Par ailleurs, en affichage, la Ville devrait connaître une légère hausse de ses compensations fiscales liée à la réforme des « impôts de production » qui exonère les établissements industriels de 50 % de taxe foncière et par conséquent transforme une recette de taxe foncière en compensation. En effet, l’État verse une compensation pour perte de produit de taxe foncière liée aux établissements industriels calculée sur le taux de taxe foncière 2021 (année de la réforme). Les collectivités locales subissent donc une perte de pouvoir fiscal car leur base de taxe foncière ne comprend désormais que 50 % de la valeur locative des établissements industriels, ce qui n’est pas neutre fiscalement.
Enfin, concernant la péréquation horizontale au niveau national, si le fonds de péréquation intercommunale (FPIC) est stabilisé à son niveau de 2023, le montant du FPIC prélevé au niveau de la Ville de Nantes pourrait connaître une hausse du fait d’une baisse potentielle du nombre de contributeurs au niveau national, le FPIC pourrait alors atteindre 1,2 M€.
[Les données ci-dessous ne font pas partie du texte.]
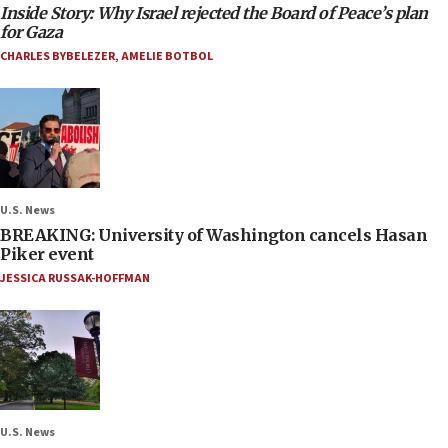
Inside Story: Why Israel rejected the Board of Peace’s plan
for Gaza
CHARLES BYBELEZER
,
AMELIE BOTBOL
U.S. News
BREAKING: University of Washington cancels Hasan
Piker event
JESSICA RUSSAK-HOFFMAN
U.S. News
Au total, les dotations et compensations de l’État (environ 81 M€) devraient progresser légèrement en 2024 (+0,9% environ par rapport au BP 2023).
La fiscalité directe locale :
Le taux de TFB restera inchangé en 2024.
La réforme de la fiscalité locale initiée par la loi de finances 2020 s’est achevée en 2023.
Pour compenser la perte de produit de TH, la part départementale de taxe foncière sur les propriétés bâties a été transférée aux communes. Pour chaque commune, un mécanisme de compensation financière reposant sur l’application d’un coefficient correcteur a été mis en place. Ce coefficient est calculé en déterminant le rapport entre le produit fiscal avant réforme et le produit fiscal après réforme. Il s’applique au produit de taxe foncière pour le majorer ou le minorer selon que la commune est sous-compensée, comme Nantes, c’est à dire que le produit de taxe foncière du département transféré est inférieur à la perte du produit de taxe d’habitation, ou sur-compensée.
A ceci s’ajoute la réforme des impôts de « production » avec la division par 2 des valeurs locatives des établissements industriels. Depuis 2021, une compensation est versée par l’État pour compenser les collectivités de la perte de recettes de taxe foncière des entreprises liée aux impositions des établissements industriels.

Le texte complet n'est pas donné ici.